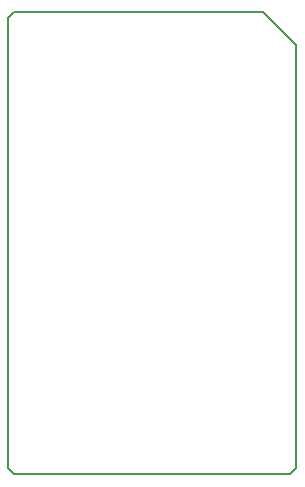
<source format=gko>
G04 Layer_Color=16711935*
%FSAX24Y24*%
%MOIN*%
G70*
G01*
G75*
%ADD17C,0.0079*%
D17*
X013000Y032900D02*
X013200Y032700D01*
X022400D02*
X022600Y032900D01*
X013200Y032700D02*
X022400D01*
X013000Y032900D02*
Y047900D01*
X022600Y032900D02*
Y047000D01*
X021500Y048100D02*
X022600Y047000D01*
X013200Y048100D02*
X021500D01*
X013000Y047900D02*
X013200Y048100D01*
M02*

</source>
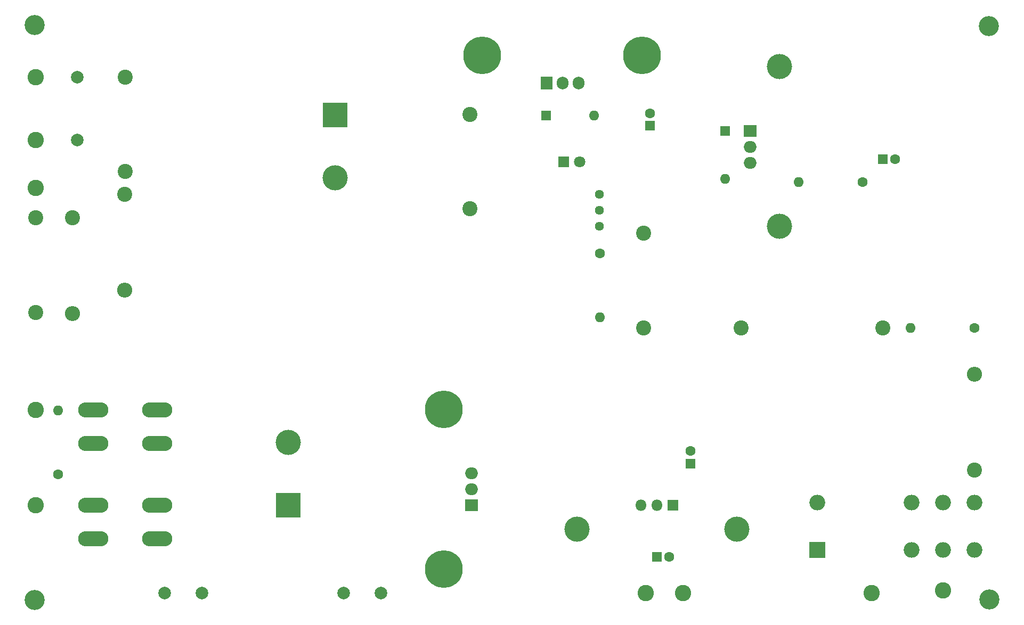
<source format=gbr>
G04 #@! TF.GenerationSoftware,KiCad,Pcbnew,(5.1.10-1-10_14)*
G04 #@! TF.CreationDate,2021-08-10T11:09:26+02:00*
G04 #@! TF.ProjectId,hv-power-supply-v1,68762d70-6f77-4657-922d-737570706c79,rev?*
G04 #@! TF.SameCoordinates,Original*
G04 #@! TF.FileFunction,Soldermask,Bot*
G04 #@! TF.FilePolarity,Negative*
%FSLAX46Y46*%
G04 Gerber Fmt 4.6, Leading zero omitted, Abs format (unit mm)*
G04 Created by KiCad (PCBNEW (5.1.10-1-10_14)) date 2021-08-10 11:09:26*
%MOMM*%
%LPD*%
G01*
G04 APERTURE LIST*
%ADD10C,2.400000*%
%ADD11O,1.600000X1.600000*%
%ADD12C,1.600000*%
%ADD13C,1.440000*%
%ADD14O,2.000000X1.905000*%
%ADD15R,2.000000X1.905000*%
%ADD16C,6.000000*%
%ADD17C,4.000000*%
%ADD18R,1.600000X1.600000*%
%ADD19C,1.800000*%
%ADD20R,1.800000X1.800000*%
%ADD21O,2.400000X2.400000*%
%ADD22C,2.000000*%
%ADD23R,4.000000X4.000000*%
%ADD24O,4.800600X2.400300*%
%ADD25O,1.905000X2.000000*%
%ADD26R,1.905000X2.000000*%
%ADD27C,2.600000*%
%ADD28O,2.500000X2.500000*%
%ADD29R,2.500000X2.500000*%
%ADD30O,1.800000X1.800000*%
%ADD31C,3.200000*%
G04 APERTURE END LIST*
D10*
X156019500Y-82536000D03*
X156019500Y-97536000D03*
D11*
X180594000Y-74358500D03*
D12*
X190754000Y-74358500D03*
D13*
X148971000Y-81407000D03*
X148971000Y-78867000D03*
X148971000Y-76327000D03*
D11*
X149034500Y-95885000D03*
D12*
X149034500Y-85725000D03*
D14*
X172910500Y-71310500D03*
X172910500Y-68770500D03*
D15*
X172910500Y-66230500D03*
D16*
X130365500Y-54229000D03*
X155765500Y-54229000D03*
D17*
X177609500Y-56007000D03*
X177609500Y-81407000D03*
D11*
X148145500Y-63754000D03*
D18*
X140525500Y-63754000D03*
D11*
X168910000Y-73850500D03*
D18*
X168910000Y-66230500D03*
D19*
X145796000Y-71120000D03*
D20*
X143256000Y-71120000D03*
D10*
X171492500Y-97536000D03*
X193992500Y-97536000D03*
D12*
X195961000Y-70739000D03*
D18*
X193961000Y-70739000D03*
D12*
X156972000Y-63405000D03*
D18*
X156972000Y-65405000D03*
D11*
X62928500Y-110680500D03*
D12*
X62928500Y-120840500D03*
D10*
X73596500Y-57658000D03*
X73596500Y-72658000D03*
D21*
X73533000Y-91567000D03*
D10*
X73533000Y-76327000D03*
D22*
X65976500Y-57658000D03*
X65976500Y-67658000D03*
D16*
X124206000Y-135890000D03*
X124206000Y-110490000D03*
D17*
X99504500Y-115753000D03*
D23*
X99504500Y-125753000D03*
D15*
X128613000Y-125753000D03*
D14*
X128613000Y-123213000D03*
X128613000Y-120673000D03*
D17*
X145377000Y-129563000D03*
X170777000Y-129563000D03*
D21*
X208597500Y-104902000D03*
D10*
X208597500Y-120142000D03*
D24*
X68542000Y-110640000D03*
X78702000Y-110640000D03*
X78702000Y-131087000D03*
X68542000Y-131087000D03*
X78702000Y-125753000D03*
X68542000Y-125753000D03*
X68542000Y-115974000D03*
X78702000Y-115974000D03*
D12*
X163411000Y-117149000D03*
D18*
X163411000Y-119149000D03*
D21*
X65214500Y-95313500D03*
D10*
X65214500Y-80073500D03*
D25*
X145669000Y-58610500D03*
X143129000Y-58610500D03*
D26*
X140589000Y-58610500D03*
D27*
X162268000Y-139723000D03*
X156299000Y-139723000D03*
X59398000Y-110640000D03*
X59372500Y-125753000D03*
X59398000Y-75334000D03*
X59372500Y-67691000D03*
X59372500Y-57658000D03*
D12*
X160077000Y-134008000D03*
D18*
X158077000Y-134008000D03*
D28*
X183578500Y-125342000D03*
X198578500Y-125342000D03*
X203578500Y-125342000D03*
X208578500Y-125342000D03*
X208578500Y-132842000D03*
X203578500Y-132842000D03*
X198578500Y-132842000D03*
D29*
X183578500Y-132842000D03*
D11*
X198437500Y-97536000D03*
D12*
X208597500Y-97536000D03*
D22*
X108293000Y-139723000D03*
X114262000Y-139723000D03*
X79845000Y-139723000D03*
X85814000Y-139723000D03*
D27*
X192240000Y-139723000D03*
X203543000Y-139342000D03*
D10*
X128397000Y-63627000D03*
X128397000Y-78627000D03*
D17*
X106934000Y-73690500D03*
D23*
X106934000Y-63690500D03*
D10*
X59372500Y-95073500D03*
X59372500Y-80073500D03*
D20*
X160617000Y-125753000D03*
D30*
X158077000Y-125753000D03*
X155537000Y-125753000D03*
D31*
X210947000Y-140716000D03*
X59182000Y-140843000D03*
X210820000Y-49530000D03*
X59182000Y-49403000D03*
M02*

</source>
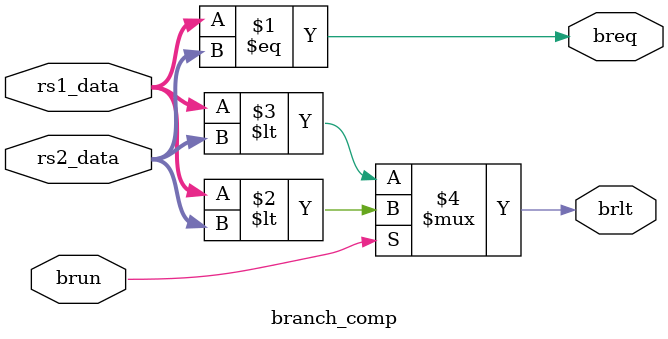
<source format=v>
module branch_comp (
    input [31:0] rs1_data,
    input [31:0] rs2_data,
    input brun,
    output brlt,
    output breq
);

    assign breq = rs1_data == rs2_data;
    assign brlt = brun ? ($signed(rs1_data) < $signed(rs2_data)) : (rs1_data < rs2_data);

endmodule
</source>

───

* **Prompt**
In your copy of the listing, please omit the pictures and keep every word exact.

* **Answer space**
<source format=gko>
G04 Layer_Color=16711935*
%FSAX24Y24*%
%MOIN*%
G70*
G01*
G75*
%ADD17C,0.0079*%
D17*
X013000Y032900D02*
X013200Y032700D01*
X022400D02*
X022600Y032900D01*
X013200Y032700D02*
X022400D01*
X013000Y032900D02*
Y047900D01*
X022600Y032900D02*
Y047000D01*
X021500Y048100D02*
X022600Y047000D01*
X013200Y048100D02*
X021500D01*
X013000Y047900D02*
X013200Y048100D01*
M02*

</source>
<source format=gbr>
G04 #@! TF.GenerationSoftware,KiCad,Pcbnew,(5.1.10-1-10_14)*
G04 #@! TF.CreationDate,2021-08-10T11:09:26+02:00*
G04 #@! TF.ProjectId,hv-power-supply-v1,68762d70-6f77-4657-922d-737570706c79,rev?*
G04 #@! TF.SameCoordinates,Original*
G04 #@! TF.FileFunction,Soldermask,Bot*
G04 #@! TF.FilePolarity,Negative*
%FSLAX46Y46*%
G04 Gerber Fmt 4.6, Leading zero omitted, Abs format (unit mm)*
G04 Created by KiCad (PCBNEW (5.1.10-1-10_14)) date 2021-08-10 11:09:26*
%MOMM*%
%LPD*%
G01*
G04 APERTURE LIST*
%ADD10C,2.400000*%
%ADD11O,1.600000X1.600000*%
%ADD12C,1.600000*%
%ADD13C,1.440000*%
%ADD14O,2.000000X1.905000*%
%ADD15R,2.000000X1.905000*%
%ADD16C,6.000000*%
%ADD17C,4.000000*%
%ADD18R,1.600000X1.600000*%
%ADD19C,1.800000*%
%ADD20R,1.800000X1.800000*%
%ADD21O,2.400000X2.400000*%
%ADD22C,2.000000*%
%ADD23R,4.000000X4.000000*%
%ADD24O,4.800600X2.400300*%
%ADD25O,1.905000X2.000000*%
%ADD26R,1.905000X2.000000*%
%ADD27C,2.600000*%
%ADD28O,2.500000X2.500000*%
%ADD29R,2.500000X2.500000*%
%ADD30O,1.800000X1.800000*%
%ADD31C,3.200000*%
G04 APERTURE END LIST*
D10*
X156019500Y-82536000D03*
X156019500Y-97536000D03*
D11*
X180594000Y-74358500D03*
D12*
X190754000Y-74358500D03*
D13*
X148971000Y-81407000D03*
X148971000Y-78867000D03*
X148971000Y-76327000D03*
D11*
X149034500Y-95885000D03*
D12*
X149034500Y-85725000D03*
D14*
X172910500Y-71310500D03*
X172910500Y-68770500D03*
D15*
X172910500Y-66230500D03*
D16*
X130365500Y-54229000D03*
X155765500Y-54229000D03*
D17*
X177609500Y-56007000D03*
X177609500Y-81407000D03*
D11*
X148145500Y-63754000D03*
D18*
X140525500Y-63754000D03*
D11*
X168910000Y-73850500D03*
D18*
X168910000Y-66230500D03*
D19*
X145796000Y-71120000D03*
D20*
X143256000Y-71120000D03*
D10*
X171492500Y-97536000D03*
X193992500Y-97536000D03*
D12*
X195961000Y-70739000D03*
D18*
X193961000Y-70739000D03*
D12*
X156972000Y-63405000D03*
D18*
X156972000Y-65405000D03*
D11*
X62928500Y-110680500D03*
D12*
X62928500Y-120840500D03*
D10*
X73596500Y-57658000D03*
X73596500Y-72658000D03*
D21*
X73533000Y-91567000D03*
D10*
X73533000Y-76327000D03*
D22*
X65976500Y-57658000D03*
X65976500Y-67658000D03*
D16*
X124206000Y-135890000D03*
X124206000Y-110490000D03*
D17*
X99504500Y-115753000D03*
D23*
X99504500Y-125753000D03*
D15*
X128613000Y-125753000D03*
D14*
X128613000Y-123213000D03*
X128613000Y-120673000D03*
D17*
X145377000Y-129563000D03*
X170777000Y-129563000D03*
D21*
X208597500Y-104902000D03*
D10*
X208597500Y-120142000D03*
D24*
X68542000Y-110640000D03*
X78702000Y-110640000D03*
X78702000Y-131087000D03*
X68542000Y-131087000D03*
X78702000Y-125753000D03*
X68542000Y-125753000D03*
X68542000Y-115974000D03*
X78702000Y-115974000D03*
D12*
X163411000Y-117149000D03*
D18*
X163411000Y-119149000D03*
D21*
X65214500Y-95313500D03*
D10*
X65214500Y-80073500D03*
D25*
X145669000Y-58610500D03*
X143129000Y-58610500D03*
D26*
X140589000Y-58610500D03*
D27*
X162268000Y-139723000D03*
X156299000Y-139723000D03*
X59398000Y-110640000D03*
X59372500Y-125753000D03*
X59398000Y-75334000D03*
X59372500Y-67691000D03*
X59372500Y-57658000D03*
D12*
X160077000Y-134008000D03*
D18*
X158077000Y-134008000D03*
D28*
X183578500Y-125342000D03*
X198578500Y-125342000D03*
X203578500Y-125342000D03*
X208578500Y-125342000D03*
X208578500Y-132842000D03*
X203578500Y-132842000D03*
X198578500Y-132842000D03*
D29*
X183578500Y-132842000D03*
D11*
X198437500Y-97536000D03*
D12*
X208597500Y-97536000D03*
D22*
X108293000Y-139723000D03*
X114262000Y-139723000D03*
X79845000Y-139723000D03*
X85814000Y-139723000D03*
D27*
X192240000Y-139723000D03*
X203543000Y-139342000D03*
D10*
X128397000Y-63627000D03*
X128397000Y-78627000D03*
D17*
X106934000Y-73690500D03*
D23*
X106934000Y-63690500D03*
D10*
X59372500Y-95073500D03*
X59372500Y-80073500D03*
D20*
X160617000Y-125753000D03*
D30*
X158077000Y-125753000D03*
X155537000Y-125753000D03*
D31*
X210947000Y-140716000D03*
X59182000Y-140843000D03*
X210820000Y-49530000D03*
X59182000Y-49403000D03*
M02*

</source>
<source format=v>
module branch_comp (
    input [31:0] rs1_data,
    input [31:0] rs2_data,
    input brun,
    output brlt,
    output breq
);

    assign breq = rs1_data == rs2_data;
    assign brlt = brun ? ($signed(rs1_data) < $signed(rs2_data)) : (rs1_data < rs2_data);

endmodule
</source>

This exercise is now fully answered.